**Work to complete**
Starting at the line that contains "DIG-1586, status: Backlog -> Geblokkeerd" and ending at the line that contains "DIG-1591, owner: Teun Bakker -> Hanna Kok", the lines below are to be given again exactly, with nothing added.

**Given information**
*-*-*

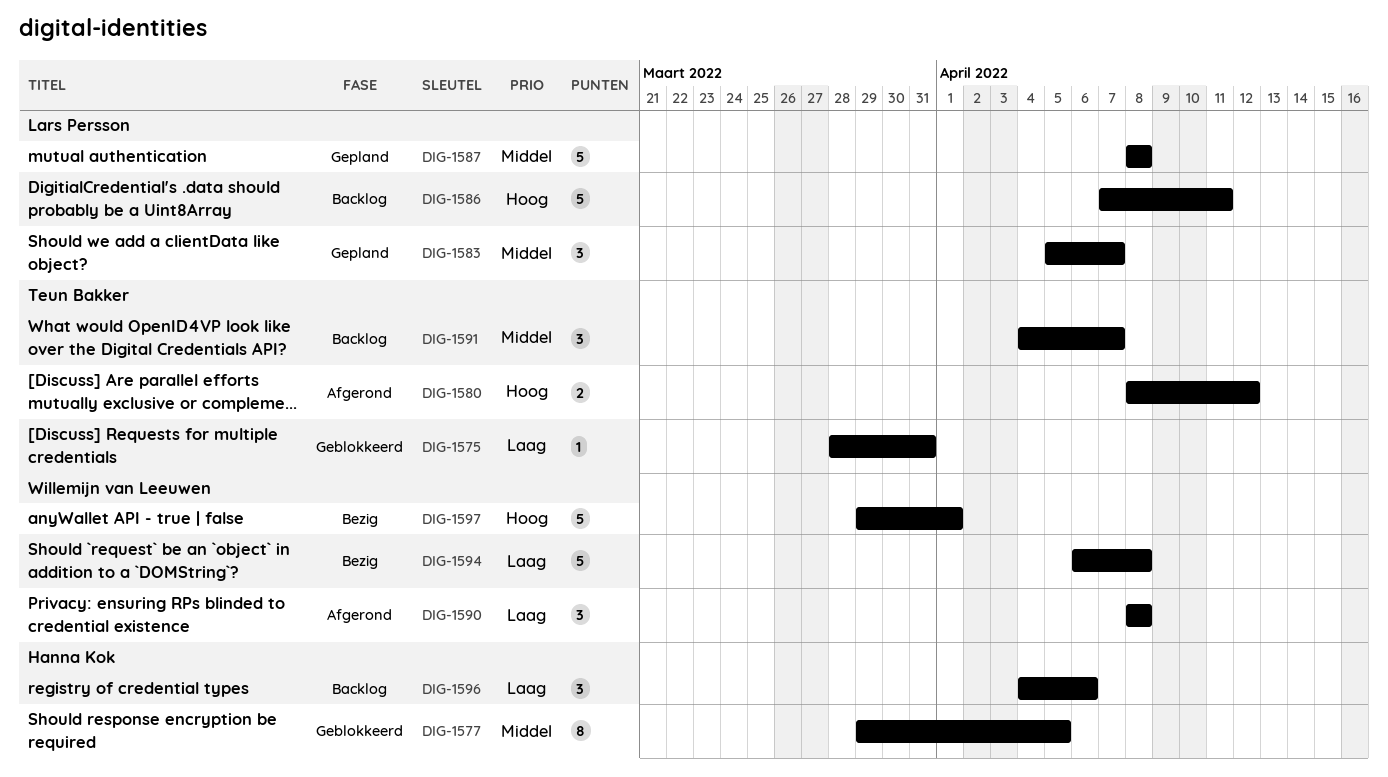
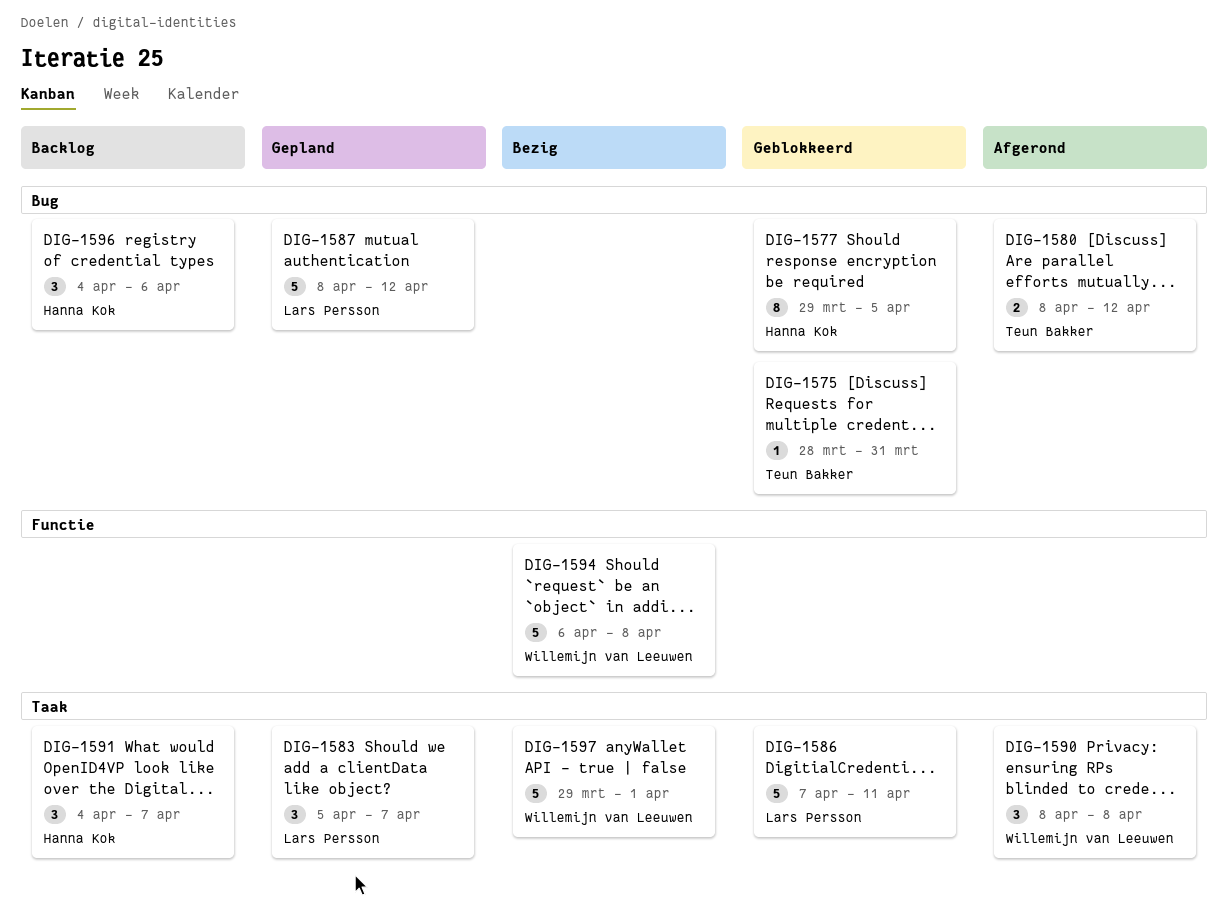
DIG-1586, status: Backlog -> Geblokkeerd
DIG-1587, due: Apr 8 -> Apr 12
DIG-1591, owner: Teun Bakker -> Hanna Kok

*-*-*

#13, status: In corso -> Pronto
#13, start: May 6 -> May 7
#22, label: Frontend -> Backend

*-*-*

**Solution to this exercise**
DIG-1586, status: Backlog -> Geblokkeerd
DIG-1587, due: Apr 8 -> Apr 12
DIG-1591, owner: Teun Bakker -> Hanna Kok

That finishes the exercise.